1. My monthly e-bay fees.
2. My monthly bank fees.
3. My monthly alarm fees for my security system
4. My monthly insurance fees.

All of this winds up being about $550-$600 a month, which means that I don't have to sell a lot of stamps to make a profit. If I run out of savings before my sales reach a level sufficient to take a salary then I can always return to work temporarily without having to worry about the business incurring a loss. But if my fixed costs were high, I would not be able to do that and would probably have to concede failure.

Tomorrow's post will look a little more closely at forecasting variable expenses.

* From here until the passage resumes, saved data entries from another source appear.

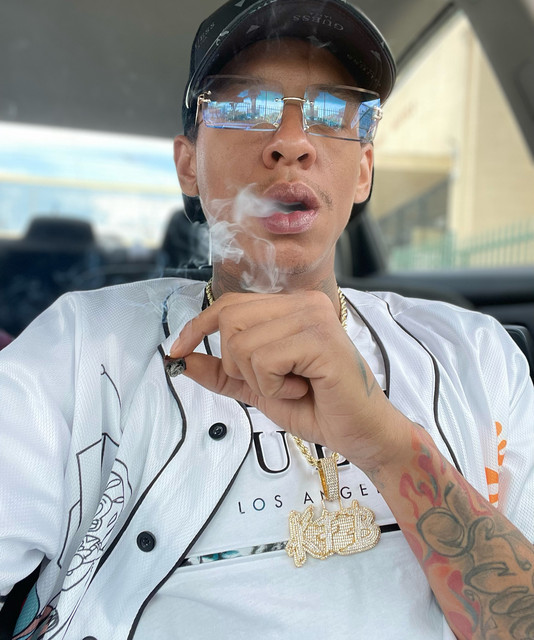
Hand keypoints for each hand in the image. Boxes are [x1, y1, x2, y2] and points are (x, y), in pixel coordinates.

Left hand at [170, 290, 410, 470]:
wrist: (359, 432)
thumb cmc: (316, 407)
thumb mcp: (258, 389)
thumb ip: (222, 373)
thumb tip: (181, 359)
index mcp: (291, 306)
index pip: (230, 305)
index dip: (198, 326)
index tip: (176, 350)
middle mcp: (303, 302)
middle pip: (230, 321)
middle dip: (236, 364)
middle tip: (271, 382)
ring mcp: (313, 316)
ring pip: (243, 344)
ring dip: (259, 380)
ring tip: (292, 386)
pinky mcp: (320, 338)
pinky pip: (265, 360)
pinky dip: (273, 386)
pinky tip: (302, 388)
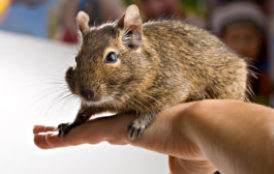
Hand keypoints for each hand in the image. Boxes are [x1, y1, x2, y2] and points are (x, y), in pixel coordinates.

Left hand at [33, 102, 217, 173]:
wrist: (202, 129)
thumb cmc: (197, 148)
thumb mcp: (183, 167)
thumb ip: (177, 173)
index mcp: (139, 132)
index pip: (108, 131)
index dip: (92, 133)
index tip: (80, 134)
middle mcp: (126, 126)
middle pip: (90, 128)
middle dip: (70, 130)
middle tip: (50, 130)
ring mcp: (120, 127)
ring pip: (81, 129)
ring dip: (59, 133)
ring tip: (39, 134)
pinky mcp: (116, 130)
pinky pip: (80, 134)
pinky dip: (61, 138)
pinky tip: (45, 139)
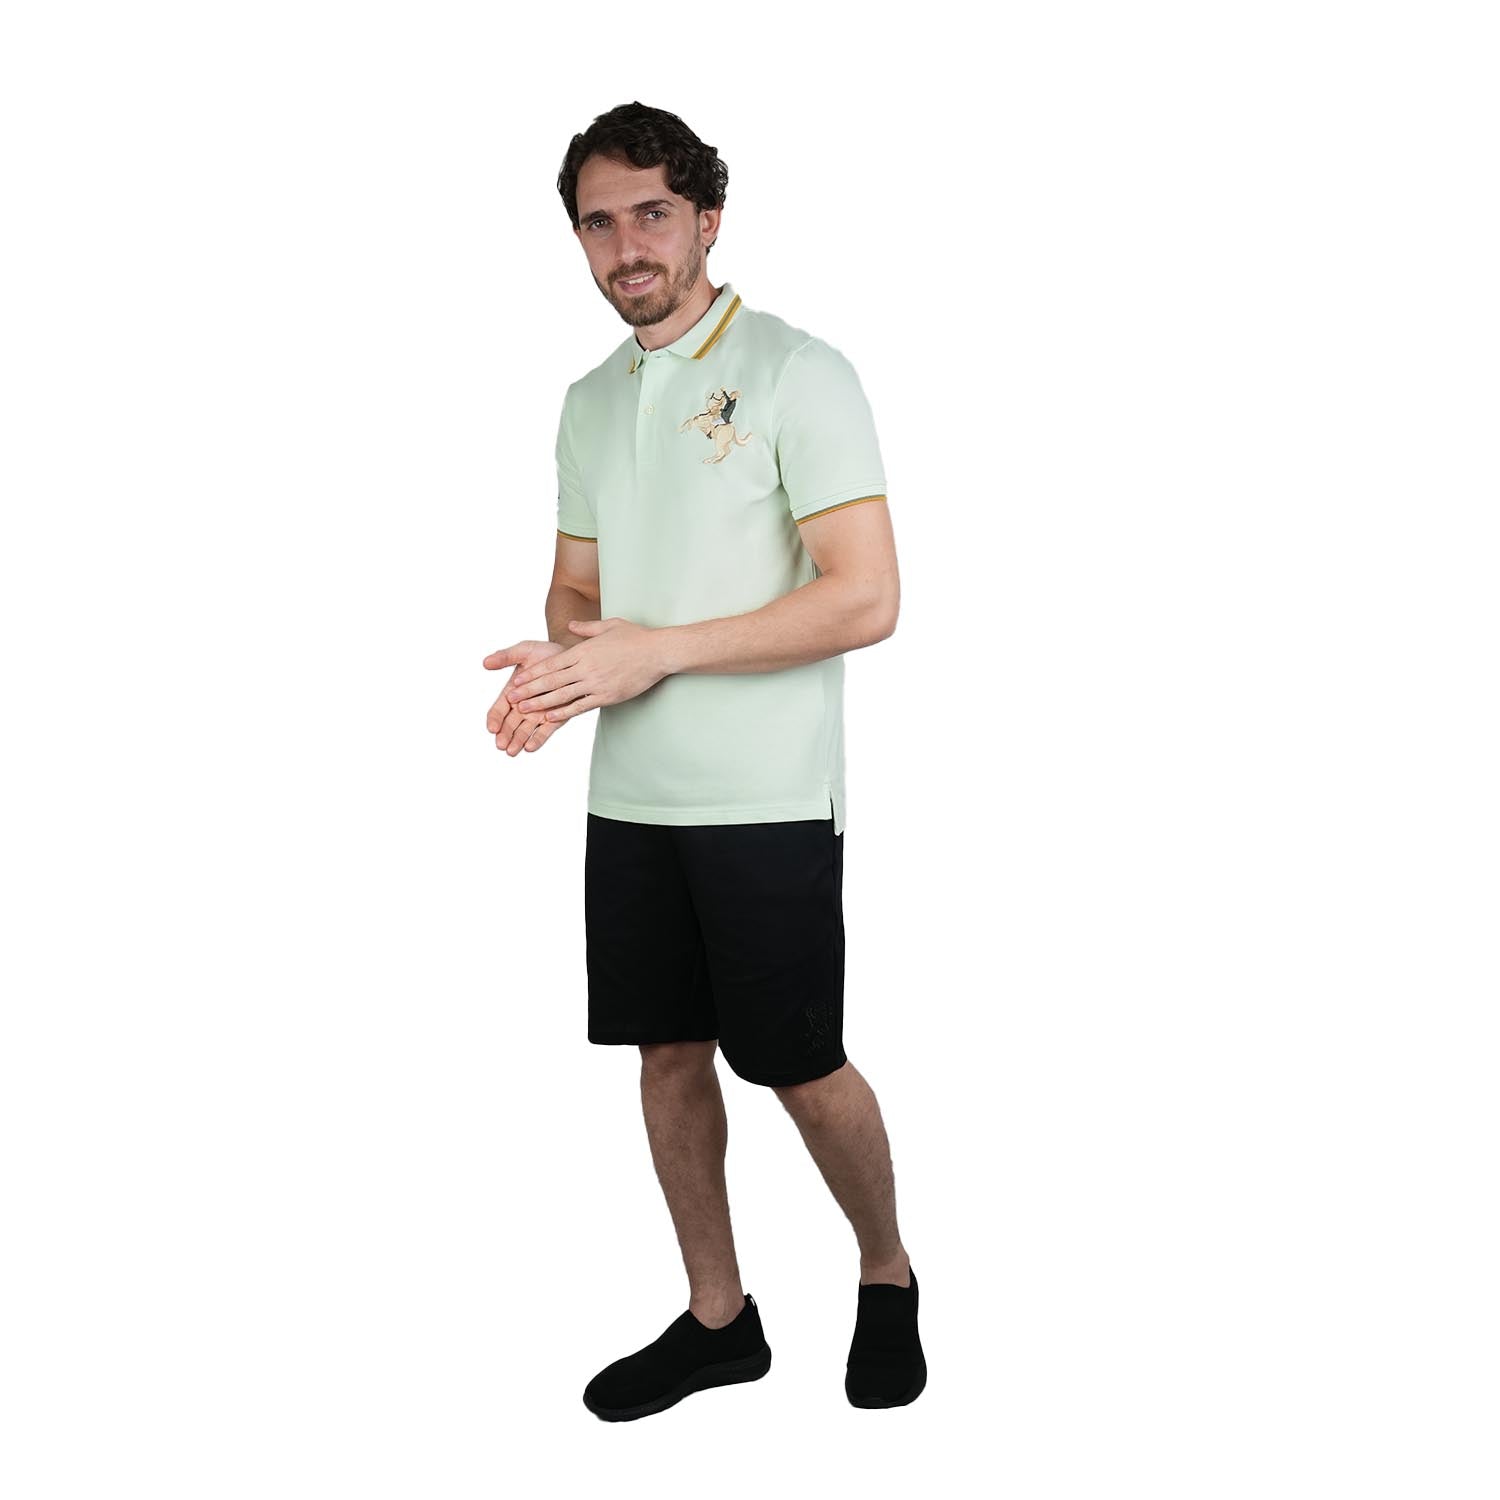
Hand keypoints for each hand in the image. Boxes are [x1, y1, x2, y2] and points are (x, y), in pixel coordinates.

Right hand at [483, 639, 567, 754]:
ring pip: (525, 731)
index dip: (495, 719)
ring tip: (512, 750)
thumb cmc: (546, 654)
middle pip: (510, 724)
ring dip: (518, 740)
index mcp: (512, 692)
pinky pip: (545, 731)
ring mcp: (539, 713)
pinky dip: (538, 739)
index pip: (499, 709)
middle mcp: (524, 705)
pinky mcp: (555, 717)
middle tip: (501, 744)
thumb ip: (505, 657)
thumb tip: (486, 662)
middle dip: (504, 735)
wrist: (572, 656)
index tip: (492, 727)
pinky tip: (530, 747)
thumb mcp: (524, 651)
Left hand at [505, 617, 668, 722]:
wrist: (659, 652)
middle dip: (529, 690)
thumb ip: (587, 628)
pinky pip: (581, 706)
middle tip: (511, 698)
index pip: (551, 664)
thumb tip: (571, 626)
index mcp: (584, 650)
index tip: (517, 679)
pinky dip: (563, 712)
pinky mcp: (607, 696)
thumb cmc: (636, 637)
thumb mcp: (609, 625)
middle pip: (551, 681)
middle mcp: (586, 668)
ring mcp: (596, 683)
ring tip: (524, 711)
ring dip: (540, 704)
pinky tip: (550, 718)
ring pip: (562, 695)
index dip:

  1. Don't forget about financing expenses, such as interest and principal payments. I think you said that your business has 'an investor' that requires these types of payments to be made at some point.

    And these days you have to have a cell phone, and decent internet as costs as well.....

    1. Thanks for mentioning these. My post was intended to distinguish between the different types of expenses and then to give a few examples of each rather than give a complete list all expenses. However it is easy for people to overlook expenses like phone and internet.